8.12.2013

Restoring Perennial Grass Lands Can Save Us by Sucking Greenhouse Gases Out of the Atmosphere


The Earth has five pools or repositories where various forms carbon are absorbed, stored and re-cycled: the oceans (which contain 40 trillion tons of carbon), the atmosphere (800 billion tons), the soils (3.2 trillion tons), plants and forests (650 billion tons), and hydrocarbon/fossil fuel deposits (4 trillion tons). To avoid a major extinction event, we not only need to keep the remaining 3.2 trillion tons of carbon in the soil, where it is now (instead of allowing it to be released into the atmosphere as collateral damage from industrial agriculture), but we must also capture and sequester (through organic soil and land management) at least 100 billion tons of excess carbon that are currently over-saturating the atmosphere.

There are safe and sane solutions. The one we'll focus on today is 'The Perennial Solution'. As Richard Westwood, professor of environmental science and studies with the University of Winnipeg says, "The tall grass prairie which once extended from Canada all the way down to Texas is probably the most threatened ecosystem in North America. There is only about one per cent of it left."

The annual grains that government subsidized corporate agriculture grows on what was once the tall grass prairie create many problems including the run off of chemical fertilizers and pesticides into our watersheds, the consumption of huge quantities of fossil fuel products, the overuse of our limited fresh water resources and the direct emission of billions of tons of carbon that was safely sequestered in the living soil's biomass. The thrifty perennials, with their long roots hold on to soil, water, and fertilizer, which means less of all types of pollution including carbon pollution of the atmosphere.

Modern industrial agriculture has in a few decades done as much harm to the health our global atmosphere as it has to the health of the humans who consume its toxic products. Research shows that perennial grasses sequester carbon. "Soils are like a bank account. You should only draw out what you put in." says Rattan Lal of Ohio State University, “Keeping and putting carbon in its rightful place needs to be the mantra for humanity if we want to continue to eat, drink and combat global warming, concluded 200 researchers from more than 30 countries."

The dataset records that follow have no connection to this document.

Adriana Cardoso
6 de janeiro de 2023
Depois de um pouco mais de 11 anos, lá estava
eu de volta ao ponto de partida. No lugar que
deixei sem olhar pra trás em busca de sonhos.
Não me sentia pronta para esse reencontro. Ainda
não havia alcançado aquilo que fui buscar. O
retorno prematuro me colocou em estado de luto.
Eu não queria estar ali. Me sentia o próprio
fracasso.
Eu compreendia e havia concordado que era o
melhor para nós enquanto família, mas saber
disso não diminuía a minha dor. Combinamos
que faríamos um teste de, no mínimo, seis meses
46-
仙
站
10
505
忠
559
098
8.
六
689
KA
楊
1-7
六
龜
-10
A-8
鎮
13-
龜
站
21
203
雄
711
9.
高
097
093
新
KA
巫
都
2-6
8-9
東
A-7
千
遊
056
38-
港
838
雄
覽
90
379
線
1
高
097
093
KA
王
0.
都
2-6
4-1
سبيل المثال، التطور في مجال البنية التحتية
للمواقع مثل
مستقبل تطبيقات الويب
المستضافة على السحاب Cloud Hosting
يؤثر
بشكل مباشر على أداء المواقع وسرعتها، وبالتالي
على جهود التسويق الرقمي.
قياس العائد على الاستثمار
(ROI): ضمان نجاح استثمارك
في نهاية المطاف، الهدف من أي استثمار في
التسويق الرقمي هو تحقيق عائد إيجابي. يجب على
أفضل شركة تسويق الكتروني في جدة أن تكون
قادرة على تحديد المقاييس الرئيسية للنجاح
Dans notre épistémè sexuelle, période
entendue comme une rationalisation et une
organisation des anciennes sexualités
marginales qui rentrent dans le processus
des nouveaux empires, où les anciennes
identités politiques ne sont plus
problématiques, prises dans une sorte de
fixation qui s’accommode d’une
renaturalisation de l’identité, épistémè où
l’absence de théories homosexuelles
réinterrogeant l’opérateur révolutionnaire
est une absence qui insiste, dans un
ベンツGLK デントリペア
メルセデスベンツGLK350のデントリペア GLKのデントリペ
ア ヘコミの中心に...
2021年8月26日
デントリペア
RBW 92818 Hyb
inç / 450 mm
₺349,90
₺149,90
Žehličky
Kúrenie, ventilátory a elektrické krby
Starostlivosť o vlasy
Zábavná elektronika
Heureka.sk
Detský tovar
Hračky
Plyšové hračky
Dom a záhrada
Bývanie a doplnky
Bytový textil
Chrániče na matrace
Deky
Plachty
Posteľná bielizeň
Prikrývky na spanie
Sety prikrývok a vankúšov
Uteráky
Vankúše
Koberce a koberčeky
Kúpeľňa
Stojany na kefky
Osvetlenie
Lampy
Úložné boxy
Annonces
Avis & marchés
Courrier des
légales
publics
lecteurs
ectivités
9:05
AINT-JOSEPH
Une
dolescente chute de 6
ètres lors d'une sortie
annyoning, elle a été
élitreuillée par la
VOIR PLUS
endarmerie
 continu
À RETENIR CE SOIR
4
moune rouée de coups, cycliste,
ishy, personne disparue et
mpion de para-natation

Organizations like the American Grassfed Association and its members like Martha Holdridge, owner of West Wind Farm, who used soil samples to determine that her West Virginia farm sequestered 15 tons of CO2 per acre over the past four years know the truth.

Wes Jackson's Commencement Address at University of Kansas this spring focused on The Land Institute who's scientists have proved that agricultural landscapes that absorb greenhouse gases, protect soil, water, and air can feed us profitably. Wes's institute is working to perennialize major crops and domesticate some promising wild species like Kernza, a relative of wheat and other grasses, on their Salina Calif. experimental farm and in Minnesota. They are also working on the perennialization of upland rice in China.

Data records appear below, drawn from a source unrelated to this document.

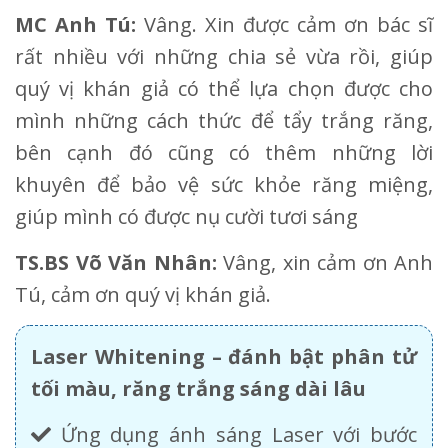
MC Anh Tú:
Vâng. Xin được cảm ơn bác sĩ
rất nhiều với những chia sẻ vừa rồi, giúp
quý vị khán giả có thể lựa chọn được cho
mình những cách thức để tẩy trắng răng,
bên cạnh đó cũng có thêm những lời
khuyên để bảo vệ sức khỏe răng miệng,
giúp mình có được nụ cười tươi sáng
TS.BS Võ Văn Nhân:
Vâng, xin cảm ơn Anh
Tú, cảm ơn quý vị khán giả.
Laser Whitening – đánh bật phân tử
tối màu, răng trắng sáng dài lâu
Ứng dụng ánh sáng Laser với bước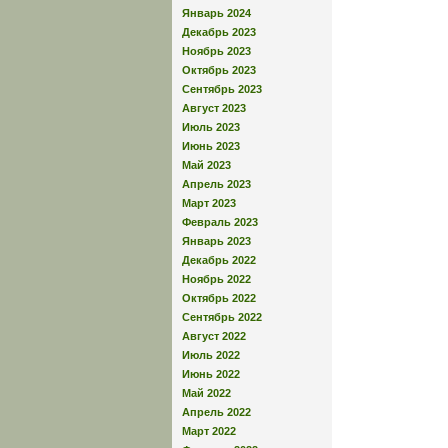
Январь 2024
Декабрь 2023
Ноябрь 2023
Октябрь 2023
Сентябрь 2023
Август 2023
Июль 2023
Июнь 2023
Май 2023
Апрель 2023
Март 2023
Февраль 2023
Январь 2023
Декабрь 2022
Ноябрь 2022
Октябрь 2022
Сентябрь 2022
Август 2022
Июль 2022
Июнь 2022
Май 2022
Апрель 2022
Март 2022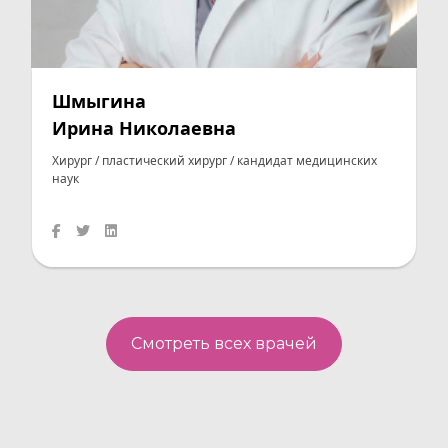
Шмыгина
Ирина Николаевна
Хирург / пластический хирург / кандидат медицинских
наук
Смотреть всех врачей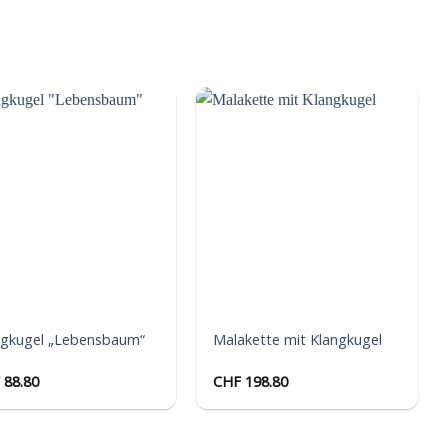
Auf die
Auf die
Wunschliste
Wunschliste
ngkugel „Lebensbaum“
Malakette mit Klangkugel
88.80
CHF
198.80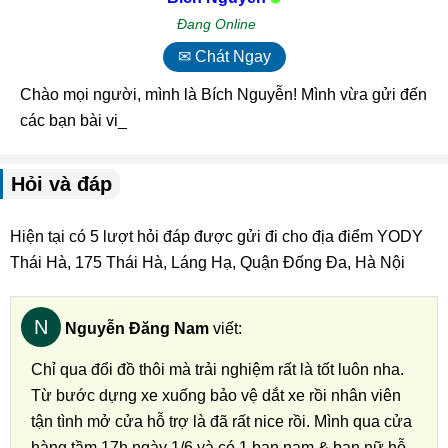
Đang Online
✉ Chát Ngay
Chào mọi người, mình là Bích Nguyễn! Mình vừa gửi đến
các bạn bài viết về YODY_
Hỏi và đáp
Hiện tại có 5 lượt hỏi đáp được gửi đi cho địa điểm YODY
Thái Hà, 175 Thái Hà, Láng Hạ, Quận Đống Đa, Hà Nội
N
Nguyễn Đăng Nam
viết:
Chỉ qua đổi đồ thôi mà trải nghiệm rất là tốt luôn nha.
Từ bước dựng xe xuống bảo vệ dắt xe rồi nhân viên
tận tình mở cửa hỗ trợ là đã rất nice rồi. Mình qua cửa
hàng tầm 17h ngày 1/6 và có 1 bạn nam & bạn nữ hỗ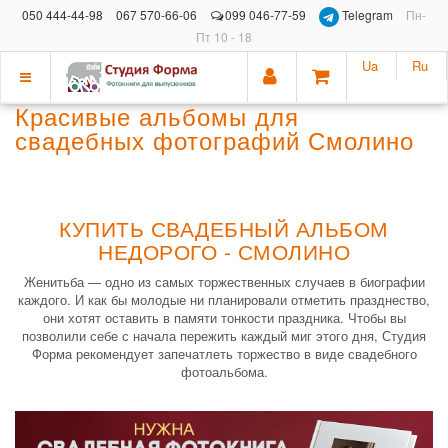
050 444-44-98
067 570-66-06
099 046-77-59
Telegram
Пн-
Пт 10 - 18
Ua
Ru
Показать
Красивые альбомы для
меню
свадебных фотографий Смолино
КУПИТЬ СВАДЕБНЫЙ АЛЬБОМ
НЕДОРОГО - СМОЛИНО
Женитьба — одно из самых торжественных случаев в биографии
каждого. И как бы молодые ни планировали отметить празднество,
они хотят оставить в памяти тонкости праздника. Чтобы вы
позволили себе с начала пережить каждый миг этого дня, Студия
Форма рекомендует запечатлеть торжество в виде свадебного
фотоальбома.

Ted Turner is another inspiring individual who is putting his money where his mouth is by buying up huge tracts of tall grass prairie that has been destroyed by industrial agriculture and is successfully returning it to its former fertility in conjunction with re-establishing and expanding one of the few remaining genetically pure bison herds on his 500,000 acres [or more, it grows constantly].

As these examples illustrate that a few individuals can, and are, starting without government grants or permission to use the tools of our regenerative Mother Earth freely provides for re-building soil carbon sequestration through the re-establishment of perennial grasses.

Restoration of North America's tall grass prairie ranches can become a significant sink for the sequestration of existing greenhouse gasses, literally sucking excess greenhouse gases out of the atmosphere and sequestering them safely in the soil, where they belong. A shift from seed grains to perennial grasses would, over time, re-sequester those 100 billion tons of excess carbon in our atmosphere and as Ted Turner is busy demonstrating and lecturing about, make a profit doing it. Please check out this awesome library and its links that lead to the research results and conclusions drawn from those results by some of the world's leading scientists.


"Treat the earth well: it was not given to you by your parents, it was loaned to you by your children. We do not inherit the Earth from our ancestors, we borrow it from our children."